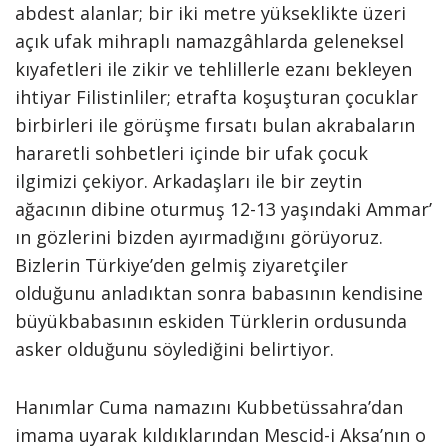
abdest alanlar; bir iki metre yük­seklikte üzeri
açık ufak mihraplı namazgâhlarda geleneksel
kıyafetleri ile zikir ve tehlillerle ezanı bekleyen
ihtiyar Filistinliler; etrafta koşuştu­ran çocuklar
birbirleri ile görüşme fırsatı bulan akrabaların
hararet­li sohbetleri içinde bir ufak çocuk
ilgimizi çekiyor. Arkadaşları ile bir zeytin
ağacının dibine oturmuş 12-13 yaşındaki Ammar’
ın gözlerini bizden ayırmadığını görüyoruz.
Bizlerin Türkiye’den gelmiş ziyaretçiler
olduğunu anladıktan sonra babası­nın kendisine
büyükbabasının eski­den Türklerin ordusunda
asker ol­duğunu söylediğini belirtiyor.
Hanımlar Cuma namazını Kubbetüssahra’dan
imama uyarak kıldıklarından Mescid-i Aksa’nın o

★ ★ ★ ★

§ **Work request**: Render the material above as a Markdown table with the columns Row and Text, numbering each line and skipping blank lines. Leave the pictures out.

§ **Answer space**:
| Row | Text |
|---|---|
| 1 | abdest alanlar; bir iki metre yük­seklikte üzeri |
| 2 | açık ufak mihraplı namazgâhlarda geleneksel |
| 3 | kıyafetleri ile zikir ve tehlillerle ezanı bekleyen |
| 4 | ihtiyar Filistinliler; etrafta koşuştu­ran çocuklar |
| 5 | birbirleri ile görüşme fırsatı bulan akrabaların |
| 6 | hararet­li sohbetleri içinde bir ufak çocuk |
| 7 | ilgimizi çekiyor. Arkadaşları ile bir zeytin |
| 8 | ağacının dibine oturmuş 12-13 yaşındaki Ammar’ |
| 9 | ın gözlerini bizden ayırmadığını görüyoruz. |
| 10 | Bizlerin Türkiye’den gelmiş ziyaretçiler |
| 11 | olduğunu anladıktan sonra babası­nın kendisine |
| 12 | büyükbabasının eski­den Türklerin ordusunda |
| 13 | asker ol­duğunu söylediğini belirtiyor. |
| 14 | Hanımlar Cuma namazını Kubbetüssahra’dan |
| 15 | imama uyarak kıldıklarından Mescid-i Aksa’nın o |